EXERCISE: Render the lines from the one containing "order: Asparagales" through the one containing "genus: Tockus" as a Markdown table with the columns Row and Line. Number each row and leave out any blank lines.

═══ MATERIAL FOR THE TASK

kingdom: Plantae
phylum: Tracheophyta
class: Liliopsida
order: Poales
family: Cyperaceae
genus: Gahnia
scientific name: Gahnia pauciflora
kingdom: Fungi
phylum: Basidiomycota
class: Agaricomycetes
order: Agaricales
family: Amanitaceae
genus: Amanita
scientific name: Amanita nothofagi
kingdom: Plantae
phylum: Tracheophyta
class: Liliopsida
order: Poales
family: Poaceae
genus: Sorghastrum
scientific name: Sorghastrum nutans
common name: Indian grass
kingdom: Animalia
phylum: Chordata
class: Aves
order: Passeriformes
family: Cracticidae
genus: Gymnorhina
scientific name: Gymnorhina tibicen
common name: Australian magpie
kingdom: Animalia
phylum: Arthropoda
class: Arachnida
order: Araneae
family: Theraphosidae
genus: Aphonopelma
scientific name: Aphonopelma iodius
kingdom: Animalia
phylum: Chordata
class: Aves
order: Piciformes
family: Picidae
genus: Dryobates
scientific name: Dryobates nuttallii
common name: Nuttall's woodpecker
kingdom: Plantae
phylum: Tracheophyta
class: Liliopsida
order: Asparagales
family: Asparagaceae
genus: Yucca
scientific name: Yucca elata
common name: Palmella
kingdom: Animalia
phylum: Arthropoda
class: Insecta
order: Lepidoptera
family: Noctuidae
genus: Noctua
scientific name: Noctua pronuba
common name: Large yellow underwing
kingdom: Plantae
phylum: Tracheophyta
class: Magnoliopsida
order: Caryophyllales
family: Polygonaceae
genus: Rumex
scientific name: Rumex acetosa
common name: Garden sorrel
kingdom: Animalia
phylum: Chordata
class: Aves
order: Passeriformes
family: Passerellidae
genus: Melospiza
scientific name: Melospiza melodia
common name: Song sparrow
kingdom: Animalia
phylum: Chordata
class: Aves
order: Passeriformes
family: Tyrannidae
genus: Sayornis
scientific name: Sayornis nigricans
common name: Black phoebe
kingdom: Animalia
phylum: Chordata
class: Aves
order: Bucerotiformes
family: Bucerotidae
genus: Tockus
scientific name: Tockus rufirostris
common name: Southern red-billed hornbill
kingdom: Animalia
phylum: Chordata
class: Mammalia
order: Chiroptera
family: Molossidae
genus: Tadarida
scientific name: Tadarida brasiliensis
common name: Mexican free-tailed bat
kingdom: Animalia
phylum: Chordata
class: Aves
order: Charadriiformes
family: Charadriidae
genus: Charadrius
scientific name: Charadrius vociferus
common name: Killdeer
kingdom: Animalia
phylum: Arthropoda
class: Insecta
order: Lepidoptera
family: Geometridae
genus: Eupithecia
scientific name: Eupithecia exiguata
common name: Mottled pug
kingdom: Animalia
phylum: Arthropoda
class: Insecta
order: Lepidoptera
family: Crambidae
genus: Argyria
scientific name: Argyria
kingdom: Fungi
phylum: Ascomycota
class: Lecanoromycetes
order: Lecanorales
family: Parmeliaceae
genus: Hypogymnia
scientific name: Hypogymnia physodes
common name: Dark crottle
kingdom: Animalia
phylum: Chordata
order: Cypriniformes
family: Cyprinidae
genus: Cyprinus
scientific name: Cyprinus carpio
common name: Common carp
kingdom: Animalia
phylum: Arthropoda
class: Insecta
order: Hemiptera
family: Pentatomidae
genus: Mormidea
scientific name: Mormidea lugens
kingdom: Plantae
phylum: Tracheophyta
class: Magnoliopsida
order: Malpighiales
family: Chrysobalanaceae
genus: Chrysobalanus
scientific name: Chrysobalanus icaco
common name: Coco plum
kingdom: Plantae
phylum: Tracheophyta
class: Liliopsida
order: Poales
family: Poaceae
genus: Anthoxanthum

══════

ANSWER TO THIS TASK:
| Row | Line |
|---|---|
| 1 | order: Asparagales |
| 2 | family: Asparagaceae |
| 3 | genus: Yucca |
| 4 | scientific name: Yucca elata |
| 5 | common name: Palmella |
| 6 | kingdom: Animalia |
| 7 | phylum: Arthropoda |
| 8 | class: Insecta |
| 9 | order: Lepidoptera |
| 10 | family: Noctuidae |
| 11 | genus: Noctua |
| 12 | scientific name: Noctua pronuba |
| 13 | common name: Large yellow underwing |
| 14 | kingdom: Plantae |
| 15 | phylum: Tracheophyta |
| 16 | class: Magnoliopsida |
| 17 | order: Caryophyllales |
| 18 | family: Polygonaceae |
| 19 | genus: Rumex |
| 20 | scientific name: Rumex acetosa |
| 21 | common name: Garden sorrel |
| 22 | kingdom: Animalia |
| 23 | phylum: Chordata |
| 24 | class: Aves |
| 25 | order: Passeriformes |
| 26 | family: Passerellidae |
| 27 | genus: Melospiza |
| 28 | scientific name: Melospiza melodia |
| 29 | common name: Song sparrow |
| 30 | kingdom: Animalia |
| 31 | phylum: Chordata |
| 32 | class: Aves |
| 33 | order: Passeriformes |
| 34 | family: Tyrannidae |
| 35 | genus: Sayornis |
| 36 | scientific name: Sayornis nigricans |
| 37 | common name: Black phoebe |
| 38 | kingdom: Animalia |
| 39 | phylum: Chordata |
| 40 | class: Aves |
| 41 | order: Bucerotiformes |
| 42 | family: Bucerotidae |
| 43 | genus: Tockus |